08Data Retention & Deletion
Data is retained only as long as necessary to:
- Provide contracted services
- Fulfill applicable legal obligations
- Resolve legitimate security, fraud prevention, backup, and dispute-resolution needs
Retention periods vary by data type, customer configuration, controller instructions, and applicable law. The following standard retention periods apply unless a longer period is required by law, contract, customer instruction, or a documented legal hold:
| Data Category | Standard Retention Period |
|---|---|
| Applicant Data (Non-Hired) | Generally 3 to 6 months after the application process is complete, including to accommodate potential discrimination claims and similar legal requirements. |
| General Personnel File | 3 years after the end of the calendar year in which employment ends, including to support final references, disputes, and related employment matters. |
| Compensation and Employment Records | 6 to 7 years, depending on regional employment, financial, and legal recordkeeping requirements. |
| Social Security and Pension Records | 5 to 30 years, depending on the record type and any special retention requirements applicable to pension or social security obligations. |
| Valid Data Subject Deletion Requests | Where AElevora acts as processor, handled in accordance with the relevant customer's instructions and processed within 1 month of receiving a valid deletion request, unless an exception, legal hold, or extended response period is permitted by applicable law. |
09Data Subject Rights
AElevora acts as a processor for most customer data and supports Clients in responding to data subject requests. Where AElevora processes Personal Data on behalf of a Client, the relevant request should ordinarily be submitted to that Client as controller, and we will assist the Client in fulfilling the request as required by applicable law and our contractual obligations. Supported rights include:
Access
Individuals can request a copy of data held about them.
Correction
Inaccurate or incomplete data can be corrected.
Deletion
Data can be erased where legally permissible.
Portability
Data can be exported in a structured, machine-readable format.
10International Transfers
Customer data is primarily hosted in United States-based infrastructure, including Azure regions in the United States.
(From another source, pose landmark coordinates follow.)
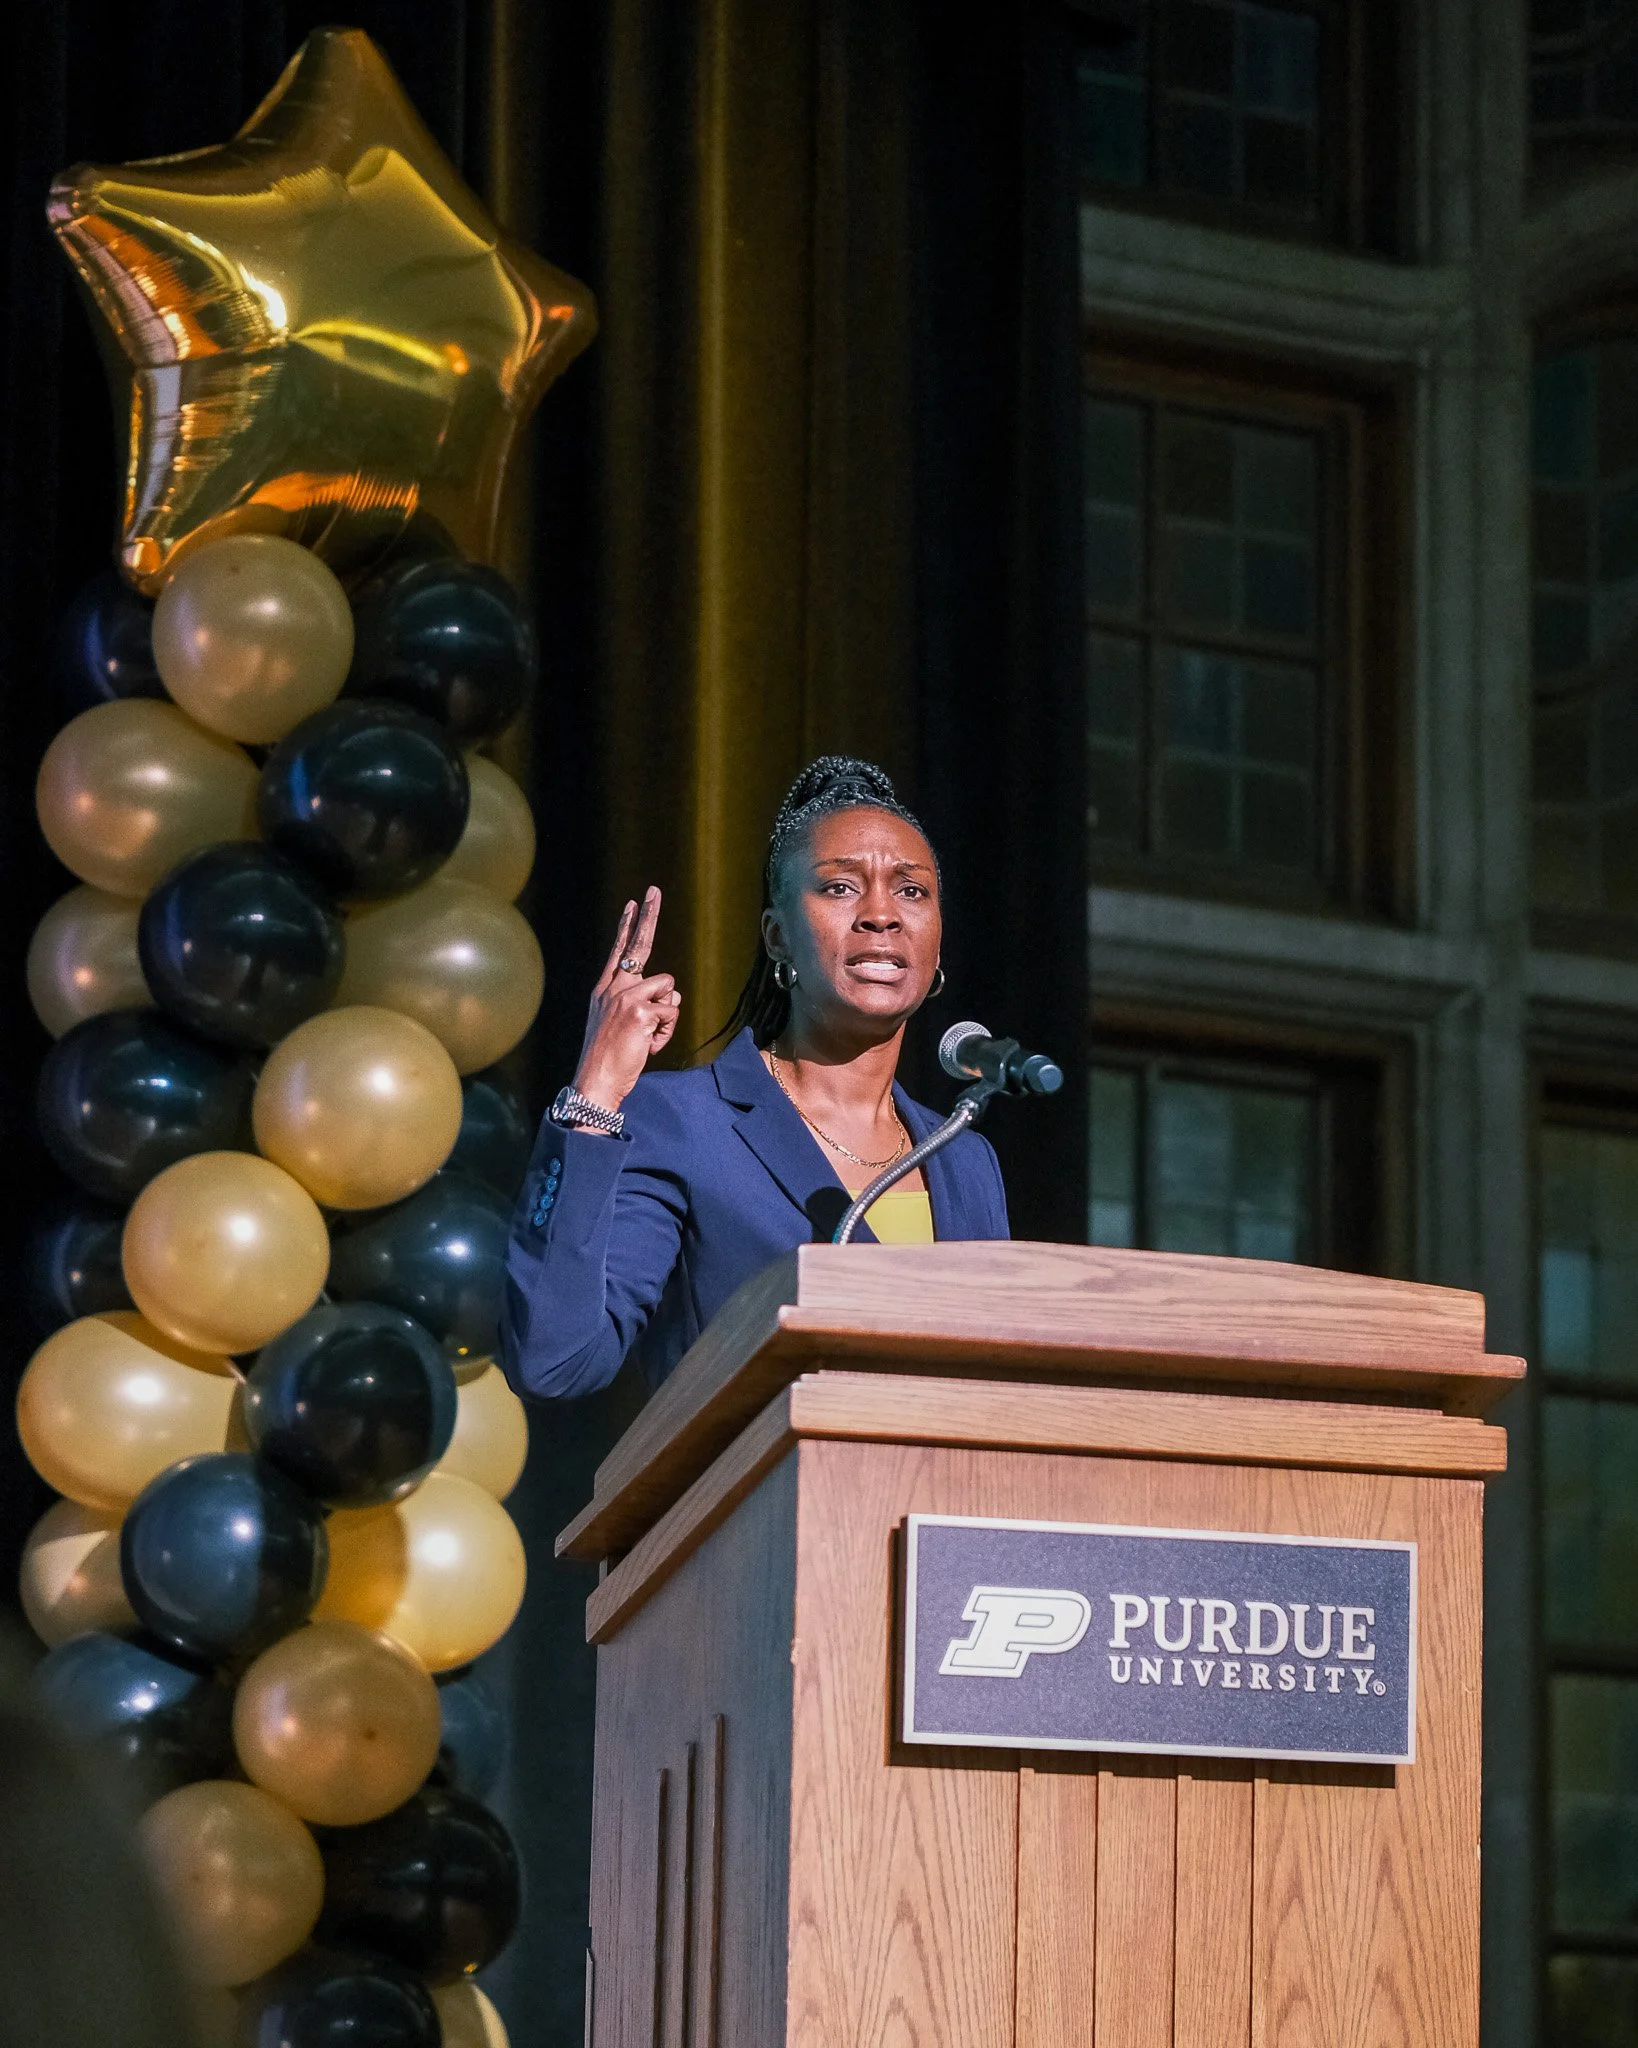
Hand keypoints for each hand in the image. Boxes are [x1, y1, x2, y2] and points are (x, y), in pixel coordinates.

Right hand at [573, 887, 680, 1113]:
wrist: (596, 1080)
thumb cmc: (609, 1058)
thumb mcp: (620, 1026)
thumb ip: (641, 1005)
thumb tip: (670, 994)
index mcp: (604, 990)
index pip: (618, 950)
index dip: (628, 926)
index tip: (634, 902)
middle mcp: (613, 988)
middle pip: (637, 945)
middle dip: (648, 916)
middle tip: (653, 890)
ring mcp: (626, 997)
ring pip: (668, 988)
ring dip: (667, 1016)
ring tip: (647, 1038)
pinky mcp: (641, 1011)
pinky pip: (672, 1012)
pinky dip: (667, 1033)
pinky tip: (649, 1046)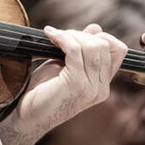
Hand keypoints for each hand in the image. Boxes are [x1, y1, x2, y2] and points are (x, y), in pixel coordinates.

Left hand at [0, 24, 127, 144]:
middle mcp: (101, 89)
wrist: (26, 116)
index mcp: (102, 85)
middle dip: (80, 34)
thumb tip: (96, 28)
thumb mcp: (66, 66)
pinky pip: (75, 50)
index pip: (118, 51)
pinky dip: (63, 38)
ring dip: (71, 35)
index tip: (77, 36)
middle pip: (104, 45)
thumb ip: (82, 50)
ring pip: (92, 46)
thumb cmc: (42, 92)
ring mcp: (91, 88)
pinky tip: (51, 36)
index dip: (100, 37)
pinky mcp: (76, 84)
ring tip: (54, 37)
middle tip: (60, 36)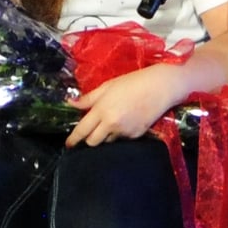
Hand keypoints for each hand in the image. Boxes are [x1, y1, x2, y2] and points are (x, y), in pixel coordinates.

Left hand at [64, 64, 180, 147]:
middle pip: (93, 142)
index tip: (68, 144)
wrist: (160, 87)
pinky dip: (120, 133)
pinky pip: (122, 139)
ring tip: (112, 122)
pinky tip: (126, 121)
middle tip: (91, 131)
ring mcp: (124, 131)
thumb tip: (70, 104)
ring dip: (105, 136)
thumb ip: (88, 98)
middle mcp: (111, 124)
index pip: (82, 130)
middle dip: (89, 139)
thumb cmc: (132, 82)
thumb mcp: (107, 86)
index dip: (73, 139)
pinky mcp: (136, 135)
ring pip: (108, 141)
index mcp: (102, 110)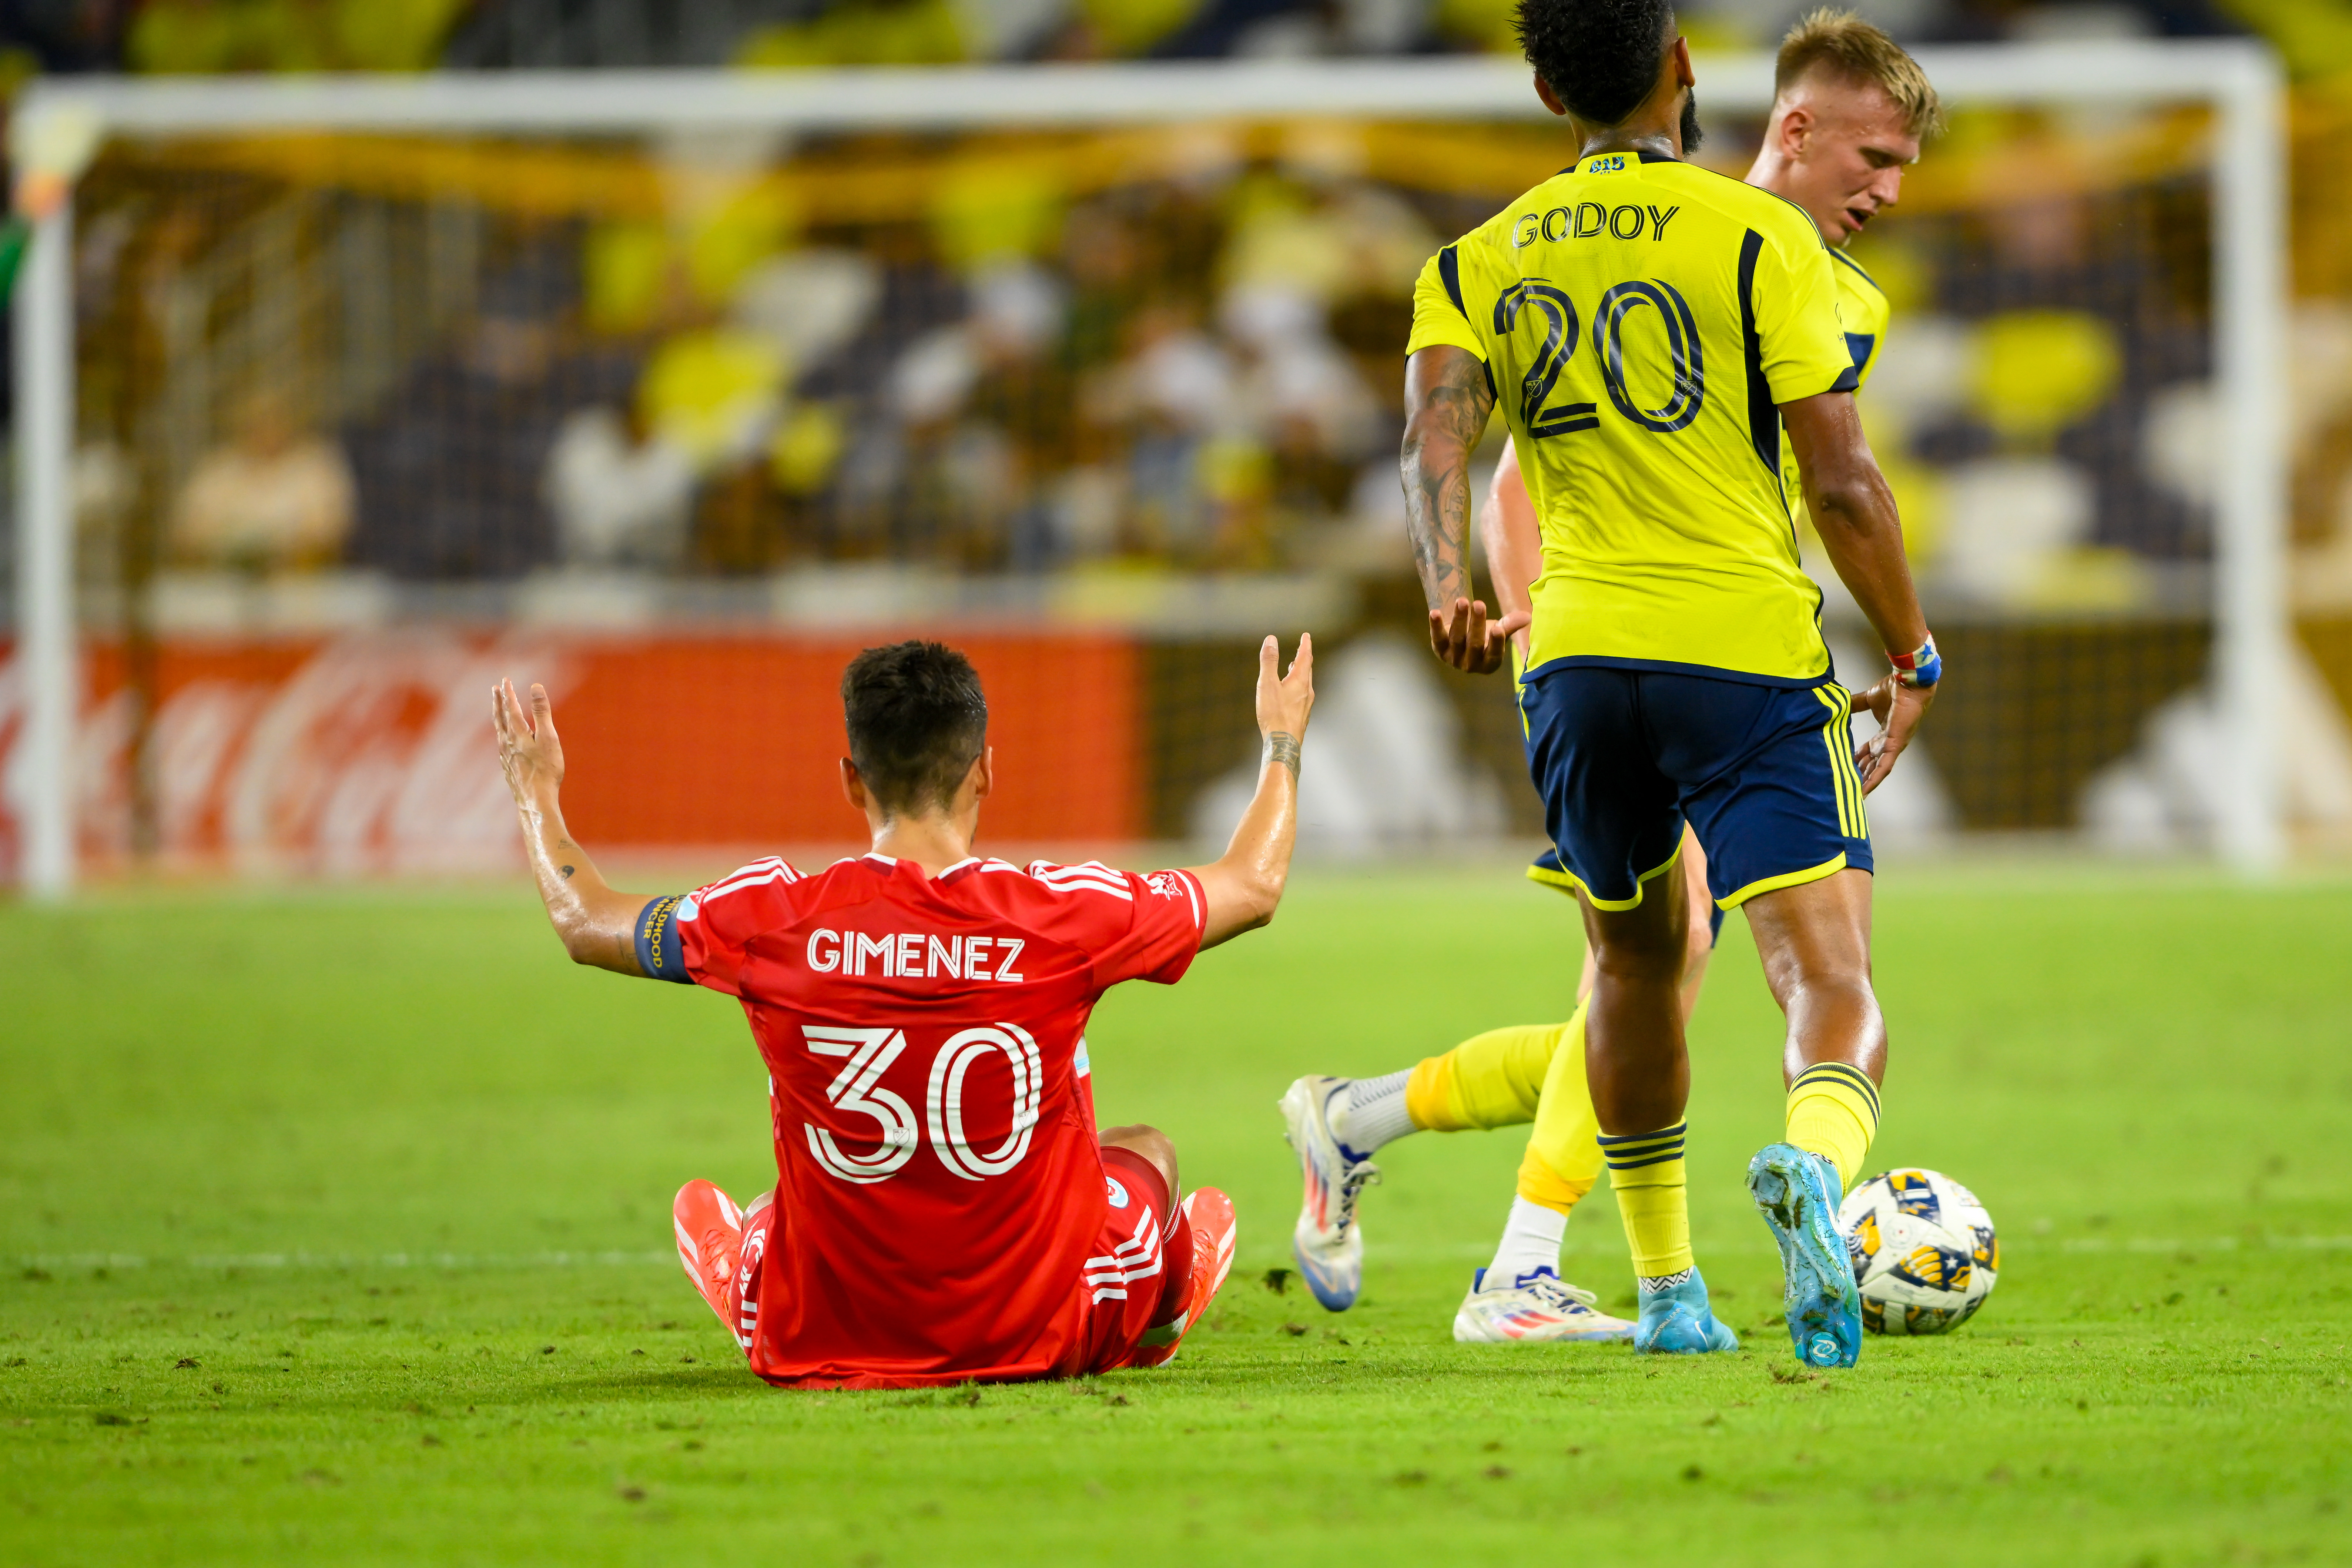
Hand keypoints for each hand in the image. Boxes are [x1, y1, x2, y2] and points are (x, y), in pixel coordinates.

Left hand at [492, 678, 565, 804]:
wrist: (535, 799)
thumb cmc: (546, 769)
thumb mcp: (548, 737)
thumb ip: (541, 711)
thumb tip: (535, 687)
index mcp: (517, 733)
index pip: (511, 707)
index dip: (509, 693)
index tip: (506, 680)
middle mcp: (507, 742)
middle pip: (500, 717)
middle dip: (499, 701)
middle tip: (495, 689)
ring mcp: (505, 755)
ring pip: (499, 731)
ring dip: (498, 717)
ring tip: (498, 710)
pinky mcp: (507, 766)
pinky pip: (501, 744)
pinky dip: (501, 733)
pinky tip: (504, 739)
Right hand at [1254, 634, 1313, 769]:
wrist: (1284, 743)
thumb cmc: (1274, 714)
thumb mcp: (1267, 684)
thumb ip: (1269, 661)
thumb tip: (1271, 639)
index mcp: (1300, 681)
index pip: (1305, 657)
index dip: (1305, 645)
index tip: (1306, 636)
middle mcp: (1306, 692)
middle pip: (1307, 670)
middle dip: (1304, 658)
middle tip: (1303, 649)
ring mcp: (1305, 705)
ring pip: (1305, 684)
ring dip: (1300, 673)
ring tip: (1293, 668)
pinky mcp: (1301, 716)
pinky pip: (1301, 696)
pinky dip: (1297, 687)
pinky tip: (1290, 694)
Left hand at [1427, 596, 1528, 675]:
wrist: (1461, 642)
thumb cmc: (1484, 637)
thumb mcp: (1498, 632)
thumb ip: (1510, 625)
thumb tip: (1527, 616)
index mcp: (1489, 663)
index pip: (1494, 655)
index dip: (1496, 643)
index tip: (1498, 628)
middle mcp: (1471, 664)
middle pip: (1474, 644)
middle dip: (1476, 624)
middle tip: (1479, 605)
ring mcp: (1453, 659)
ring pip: (1457, 639)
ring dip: (1459, 619)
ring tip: (1462, 601)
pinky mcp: (1439, 650)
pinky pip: (1437, 638)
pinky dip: (1435, 626)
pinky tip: (1435, 613)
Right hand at [1850, 673, 1934, 793]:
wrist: (1908, 682)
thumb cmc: (1894, 688)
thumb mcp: (1868, 699)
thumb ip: (1855, 703)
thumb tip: (1838, 703)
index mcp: (1885, 732)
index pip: (1869, 751)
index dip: (1858, 759)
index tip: (1845, 765)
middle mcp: (1890, 742)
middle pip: (1873, 763)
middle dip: (1861, 774)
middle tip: (1847, 785)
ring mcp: (1893, 745)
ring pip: (1878, 769)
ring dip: (1866, 782)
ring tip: (1854, 795)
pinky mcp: (1895, 746)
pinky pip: (1884, 767)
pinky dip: (1874, 780)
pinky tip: (1864, 791)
Where Personal Data is transferred across international borders, whether through support access, service delivery, or subprocessor operations, AElevora relies on appropriate safeguards including:
- Standard Contractual Clauses (SCCs) as approved by relevant authorities
- Equivalent transfer mechanisms where applicable
- Contractual, technical, and organizational safeguards designed to protect transferred data
11Incident Response
In the event of a confirmed data breach or security incident involving Personal Data:
- We will notify affected customers without undue delay upon becoming aware of a security incident involving their Personal Data and no later than required by applicable law.
- Investigation and remediation are conducted promptly with full transparency.
- Root cause analysis and corrective actions are documented and shared upon request.
12Contact Information
| Purpose | Contact |
|---|---|
| General Privacy Inquiries | privacy@aelevora.com |
| Security Issues / Vulnerability Reports | security@aelevora.com |
| Legal Requests | legal@aelevora.com |
| Mailing Address | AElevora LLC, 1558 N 600 W Logan, UT Unit 102, 84341 |
13Compliance
AElevora aligns its practices with the following frameworks and regulations:
14Trust Statement
AElevora is built on a fundamental principle: client data is never a product.
We do not engage in hidden data monetization. We use customer data only to provide and secure the service, including through carefully selected subprocessors bound by contractual data protection obligations. We prioritize long-term trust over short-term gain - and that commitment is reflected in every architectural, contractual, and operational decision we make.